== Study questions ==
1 > In the QuickTime transcript, list the benefits of opting into the VBR-style import that the sentence beginning "Because such applications exist" gives.
2 > Duplicate the QuickTime transcript word for word between "So essentially, we" and "do data visualization.", inclusive.

**** Passage shown

Well, for one, you can get the VBR-style import behavior. Just to give you a little bit of... background. Right now, QuickTime's MP3 importer, by default, when it encounters VBR media, does not create accurate VBR-style sample tables. And this is because of compatibility reasons. When we tried to do this, we broke certain older applications that were making implicit assumptions about how the movie structures are laid out. If you remember Brad talking about the get media sample... Yeah. ...and the sound converter combination that we highly discourage, these applications were doing that. They were basically delving deep into the movies, tracks, media, getting at the samples and doing their own decoding and whatsoever.

Because such applications exist, we can't change the default behavior, but if you're a new modern application and you want to opt into this VBR style import, which is the more accurate import and helps you to eliminate dropouts and helps you to synchronize better, then you set this property to let QuickTime know that you'd like it so. And in the future, we can add other kinds of optimization. For example, we could import movies at the time scale of the audio, and this helps sample accuracy, and you get this for free if you've already opted in.

This is new in Leopard, and the two properties that are new are one works with the new movie from properties, and the new movie from properties is the preferred way of opening a movie, but you can also, if you for some reason have to deal directly with the importer component, you can use the other property and call it right after you've opened the component, but before you do any sort of import. So those three were just some quick new properties. I'd like to now move on to the Audio Context Insert APIs.

QuickTime has for many years had a story for video effects. We've had a video effects architecture, but we haven't had any corresponding story on the audio side. There's not really been any way to get at the synchronized audio. QuickTime's audio context has been pretty much of a black box that you couldn't really access.

Sometimes we got questions as to how do we perform custom processing, and the easiest solution, well, the only solution we could give you was get at the audio using movie audio extraction, do your custom processing, but after that, you're kind of on your own. You have to deal with the synchronization beyond that custom processing point.

So essentially, we were asking you to write your own mini QuickTime playback engine, and that was kind of a difficult solution and not something we should have expected you to do. So these insert APIs are trying to make that job easier for you, and what they are is a way for you to slot in a custom processing unit into QuickTime's rendering chain. And once you're slotted in there, you could either perform, add custom effects like do mixing or perform any kind of, add a filter or whatever, or you could not manipulate the data, but just watch the synchronized data fly by and do data visualization.

********
**** The data

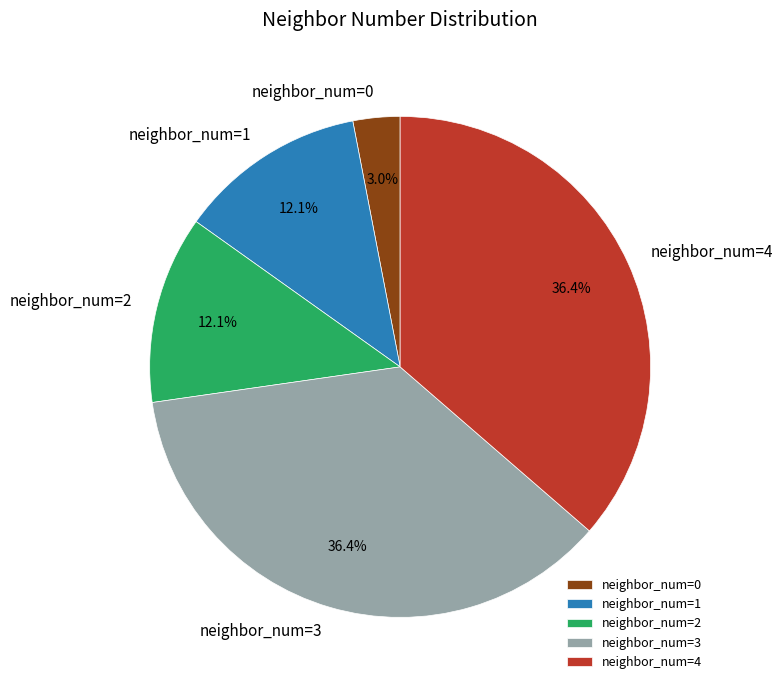

Is the sum of neighbor_num=1 and neighbor_num=0 greater than half?

No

********

== Activity answers ==
1 >
- It is the more accurate import.
- It helps you eliminate dropouts.
- It helps you synchronize better.

2 >
So essentially, we were asking you to write your own mini QuickTime playback engine, and that was kind of a difficult solution and not something we should have expected you to do. So these insert APIs are trying to make that job easier for you, and what they are is a way for you to slot in a custom processing unit into QuickTime's rendering chain. And once you're slotted in there, you could either perform, add custom effects like do mixing or perform any kind of, add a filter or whatever, or you could not manipulate the data, but just watch the synchronized data fly by and do data visualization.